Sjablonen toepassen
Wanneer u sjablonen aan de tunneldefinitie toevoegt, moet u ook sjabloon posities toevoegen, waarop de Tunnels software begint met het toepassen van elke sjabloon. Voor station waarden tussen toegepaste sjablonen worden de sjabloon elementwaarden geïnterpoleerd.
De toegepaste sjablonen moeten hetzelfde aantal elementen hebben.

De volgende interpolatie methoden worden ondersteund.

Deze methode handhaaft de straal van de eerste en laatste boog (ook wandbogen genoemd), alsmede de straal van de tweede en vierde 'overgangsbogen', indien aanwezig, en berekent een nieuwe straal voor de centrale boog (of dakboog).
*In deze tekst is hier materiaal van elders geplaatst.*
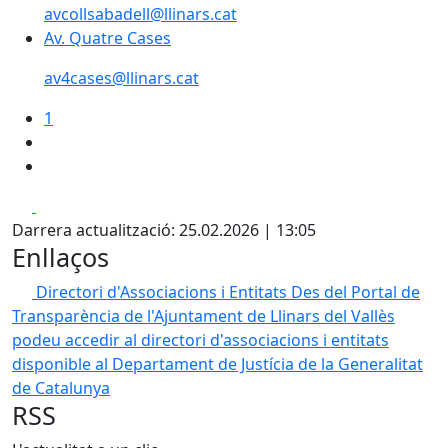
avcollsabadell@llinars.cat
Av. Quatre Cases
av4cases@llinars.cat
1
Facebook
X
Darrera actualització: 25.02.2026 | 13:05
Enllaços
Directori d'Associacions i Entitats
Des del Portal de
Transparència de l'Ajuntament de Llinars del Vallès
podeu accedir al directori d'associacions i entitats
disponible al Departament de Justícia de la Generalitat
de Catalunya
RSS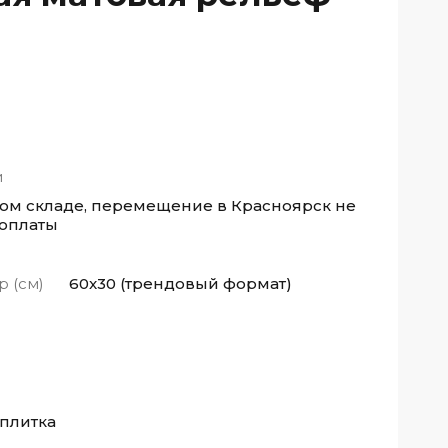
и
ном складе, перемещение в Красноярск не
 оплаты
р (см)
60x30 (трендовый формат)
 плитка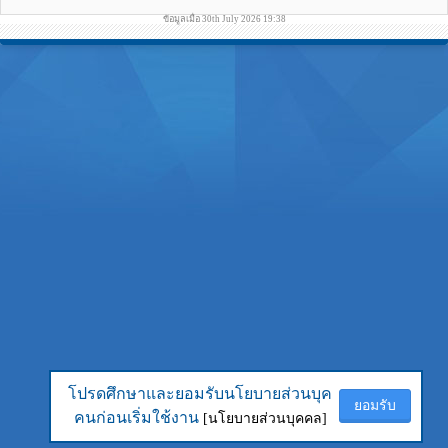
ข้อมูลเมื่อ 30th July 2026 19:38
โปรดศึกษาและยอมรับนโยบายส่วนบุค
โปรดศึกษาและยอมรับนโยบายส่วนบุค
ยอมรับ
ยอมรับ
คนก่อนเริ่มใช้งาน
คนก่อนเริ่มใช้งาน
[นโยบายส่วนบุคคล]
[นโยบายส่วนบุคคล]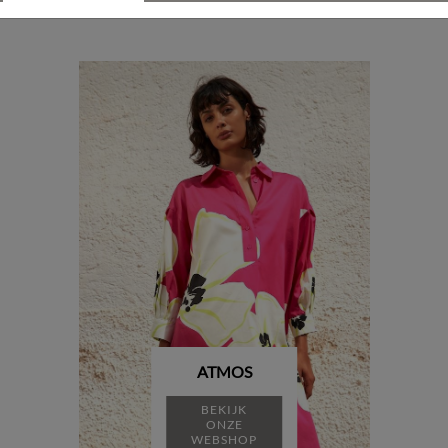
f passen in onze winkel in Diepenbeek, waar je bovendien p
ATMOS
BEKIJK
ONZE
WEBSHOP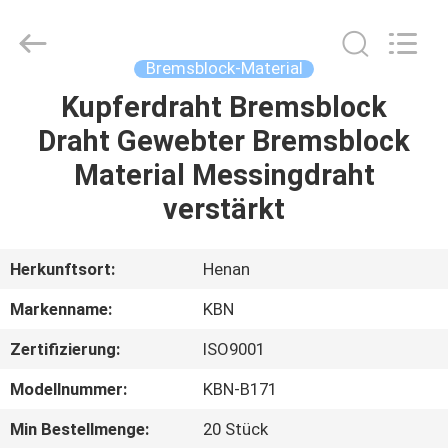
Kebona
Industry
Co.,
Ltd.
All
Bremsblock-Material
Rights
Reserved.
Kupferdraht Bremsblock
HAUS
Draht Gewebter Bremsblock
PRODUKTE
Material Messingdraht
verstärkt
ÜBER
UNS
Herkunftsort:
Henan
Markenname:
KBN
FABRIK-
Zertifizierung:
ISO9001
AUSFLUG
Modellnummer:
KBN-B171
QUALITÄTSKONTROLLE
Min Bestellmenge:
20 Stück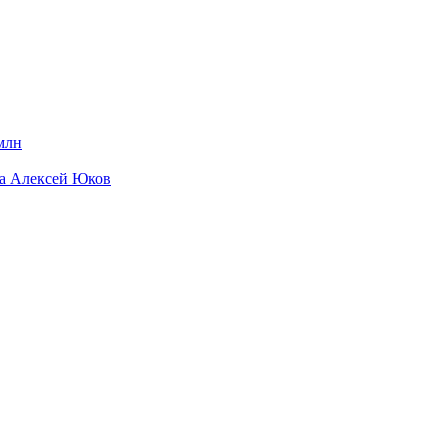
млн
да Алексей Юков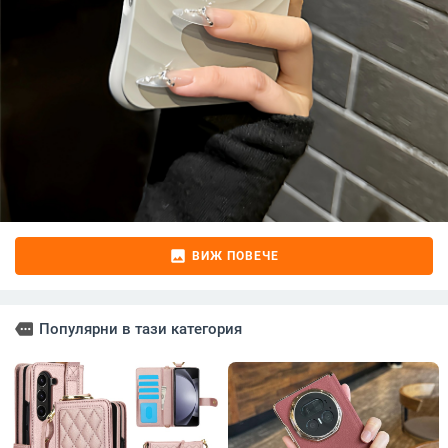
image
ВИЖ ПОВЕЧЕ
more
Популярни в тази категория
Deze methode gebruikt interpolatie van de booghoeken in plaats van de straalwaarden.
Deze methode wordt automatisch gebruikt als de sjablonen die op het vorige en volgende station zijn toegepast aan de volgende voorwaarden voldoen:
- Elke sjabloon bestaat uit 3 of 5 opeenvolgende bogen die tangentiaal verbonden zijn
- Er is geen 'kanteling' van de gedefinieerde sectie (sjabloon)
Als niet aan de bovenstaande voorwaarden wordt voldaan, wordt de Lineaire interpolatie methode gebruikt.

Bij deze methode worden de sjabloon elementwaarden lineair geïnterpoleerd (toegepast op een pro rata basis), vanaf een sjabloon toegepast op het vorige station tot aan het station waarop de volgende sjabloon is toegepast.
Deze methode wordt gebruikt als niet aan de voorwaarden voor de Noorse methode wordt voldaan.

Sjablonen kunnen verticaal of loodrecht op het verticale alignement worden toegepast. In de volgende tekening geeft het rode lijnenwerk aan waar de sjabloon loodrecht en het blauwe lijnenwerk waar de sjabloon verticaal is toegepast.
De station en offset weergave van punten ten opzichte van een tunnel via Punt manager of Bekijk job worden alleen verticaal t.o.v. het alignement berekend. Als de sjablonen bij het positioneren van een tunnel loodrecht zouden worden toegepast, zouden de station en offset waarden anders zijn.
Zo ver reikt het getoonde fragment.